The conversation with such people might have been quite challenging for you, because of many reasons, such as the different lexicon, different background and knowledge, different functions, hidden agendas; in many cases these difficulties might have also been increased by personal or philosophical views on your role as architect, perceived as useless or distant from their daily challenges (eg. incidents, bugs, nervous customers, etc.), unable to capture problems and propose valuable solutions.

Other common cases of conflict might have been driven by politics, power games or personal ties: reasons that initially appear as irrational, when parametrize with the objective instruments of an architect, but that have a lot of (hidden) meaning for the ones challenging you over them.

In such situations, entering in conflict with those individuals, despite of bad attitudes, lack of collaboration, poor professional behaviors, would not help your work, but rather make it harder and more frustrating: with some good motivations, especially in agile working contexts, organizations have the tendency to value daily operations more than future plans, and those ‘difficult people’ represent the engine that makes the train going (today), while you are the ones trying to sell a possible future state.

This is the moment when your soft game must scale up, applying some of the skills that will help you in settling down any conflicts that might arise in conversations or deals, using all your emotional intelligence, trying to understand who is the person you have in front, before considering her/his role and function: speaking with the human and not with the role will make you achieve more than appealing to the formality of the professional relationship and duties between you.

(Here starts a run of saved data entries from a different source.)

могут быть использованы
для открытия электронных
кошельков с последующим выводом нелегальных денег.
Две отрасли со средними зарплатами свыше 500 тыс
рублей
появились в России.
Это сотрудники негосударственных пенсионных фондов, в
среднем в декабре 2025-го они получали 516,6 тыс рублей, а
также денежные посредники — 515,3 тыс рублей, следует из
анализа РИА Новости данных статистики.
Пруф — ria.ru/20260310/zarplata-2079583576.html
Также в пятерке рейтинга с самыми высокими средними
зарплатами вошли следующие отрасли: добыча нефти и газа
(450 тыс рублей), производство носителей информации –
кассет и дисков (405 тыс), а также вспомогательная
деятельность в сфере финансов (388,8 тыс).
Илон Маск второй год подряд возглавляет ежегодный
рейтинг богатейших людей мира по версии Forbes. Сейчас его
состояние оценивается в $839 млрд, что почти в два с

While treating those individuals as your colleagues, who must support you, fulfilling some organization chart duties, might even still work, at least in your investigations and analysis phase, such forced collaboration model will likely fail in the next phases of your work, when you will be asked (and you will not be able to refuse) to follow-up on the implementation of your own architecture.

Bad personal relationship might, in fact, cause pathological behaviors of the organizations, such as shadow-IT, procrastinations, processism, etc., which will affect directly your work and the impression, feedback and reputation you might wanted to build on yourself.

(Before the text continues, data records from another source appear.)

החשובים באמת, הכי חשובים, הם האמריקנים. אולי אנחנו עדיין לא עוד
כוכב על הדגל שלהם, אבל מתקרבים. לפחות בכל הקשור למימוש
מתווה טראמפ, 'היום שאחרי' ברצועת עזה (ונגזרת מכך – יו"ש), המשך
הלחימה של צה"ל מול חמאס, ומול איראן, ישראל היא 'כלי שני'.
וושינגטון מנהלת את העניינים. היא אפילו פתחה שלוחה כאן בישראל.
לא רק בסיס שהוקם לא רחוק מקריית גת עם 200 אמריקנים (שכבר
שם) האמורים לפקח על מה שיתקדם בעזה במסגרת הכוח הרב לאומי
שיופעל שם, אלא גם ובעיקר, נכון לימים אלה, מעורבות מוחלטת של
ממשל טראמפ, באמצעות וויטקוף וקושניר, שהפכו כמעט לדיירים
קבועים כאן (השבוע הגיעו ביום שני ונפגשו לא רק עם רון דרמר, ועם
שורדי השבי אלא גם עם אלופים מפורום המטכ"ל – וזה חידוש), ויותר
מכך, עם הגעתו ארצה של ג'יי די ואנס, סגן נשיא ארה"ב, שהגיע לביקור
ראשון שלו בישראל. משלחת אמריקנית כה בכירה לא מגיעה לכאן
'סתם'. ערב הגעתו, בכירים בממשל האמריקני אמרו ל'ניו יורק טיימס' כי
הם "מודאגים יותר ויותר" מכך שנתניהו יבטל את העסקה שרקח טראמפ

Traversing over the challenges of conflictual situations and negative environments, applying a calm, steady, resilient and oriented visionary approach has ultimately succeeded for me in most of the cases, while I can tell that when I entered in conflict over some objective factors, as opposed to non-objective ones, never generated value, neither for me nor for the organization.

Experiences of failure on that methodology and communicative strategy made me ultimately consider how the role of the architect must now take in considerations those soft-skills, that can be considered architectural enablers for the success of your organization, your teams and yourself.